Both the House and Senate are putting on their best Sunday-go-to-meetin’ faces and telling the media that work on “health care reform” is 80% complete. This means that 80% of the endless laundry list of economic and personal-rights negatives in the bills in both House and Senate are in place and they’re not going to go anywhere.
This means that it is a sword of Damocles that hangs over the heads of the American people as the Obama administration prepares for a complete government takeover of the practice of medicine in the United States.
If that doesn’t frighten you to death, rest assured that with their kind of government “help”, you’ll be dead soon enough. Especially if you look at who’s going to be making decisions about what kind of care the government is going to allow you.
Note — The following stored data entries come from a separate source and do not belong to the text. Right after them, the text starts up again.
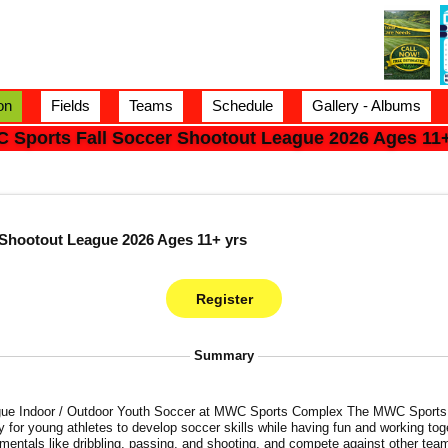
on
Fields
Teams
Schedule
Gallery - Albums
 Sports Fall Soccer Shootout League 2026 Ages 11+
Shootout League 2026 Ages 11+ yrs
Summary
utdoor Youth Soccer at MWC Sports Complex The MWC Sports 2026 Fall Shootout Soccer
y for young athletes to develop soccer skills while having fun and working tog
mentals like dribbling, passing, and shooting, and compete against other team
One of them is Dr. Ezekiel Emanuel, the brother of White House Chief of Staff Rahm Emanuel and the health-policy adviser at the Office of Management and Budget and a member of Federal Council on Comparative Effectiveness Research. His biography shows him to be a “bioethicist” and a fellow at the right-to-die Hastings Center. Here are some of his views about modern medicine.
“Vague promises of savings from cutting waste, enhancing prevention and wellness, installing electronic medical records and improving quality are merely ‘lipstick’ cost control, more for show and public relations than for true change.” (Health Affairs Feb. 27, 2008)
(It’s more efficient to start with the root cause: reduce the number of people alive and needing treatment?)
Doctors take the Hippocratic Oath too seriously, “as an imperative to do everything for the patient regardless of the cost or effects on others.” (Journal of the American Medical Association, June 18, 2008)
(Remind that cancer patient whose treatment allowed them be around just long enough to see their son or daughter take their first steps, or graduate from college and their family about this, ok?)
Medical care should be reserved for the non-disabled, not given to those “who are irreversibly prevented from being or becoming participating citizens . . . An obvious example is not guaranteeing health services to patients with dementia.” (Hastings Center Report, Nov.-Dec. ’96)
(But it’s all right with the Obama administration if dead people vote.)
“Unlike allocation by sex or race, allocation by age is not invidious discrimination; every person lives through different life stages rather than being a single age. Even if 25-year-olds receive priority over 65-year-olds, everyone who is 65 years now was previously 25 years.” (Lancet, Jan. 31)
(You’re already 52, Dr. Emanuel. Ready to start moving to the back of the line?)
“Hospital rooms in the United States offer more privacy . . . physicians’ offices are typically more conveniently located and have parking nearby and more attractive waiting rooms” (JAMA, June 18, 2008)
(Heaven forbid that people who are sick might find some modicum of comfort in the place they receive treatment.)
“Every favor to a constituency should be linked to support for the health-care reform agenda. If the automakers want a bailout, then they and their suppliers have to agree to support and lobby for the administration’s health-reform effort.” (Nov. 16, 2008, Health Care Watch)
(So that explains why the UAW retirees now have to pay for their own Viagra!)
Maybe this is why Ted Kennedy has been keeping such a low profile.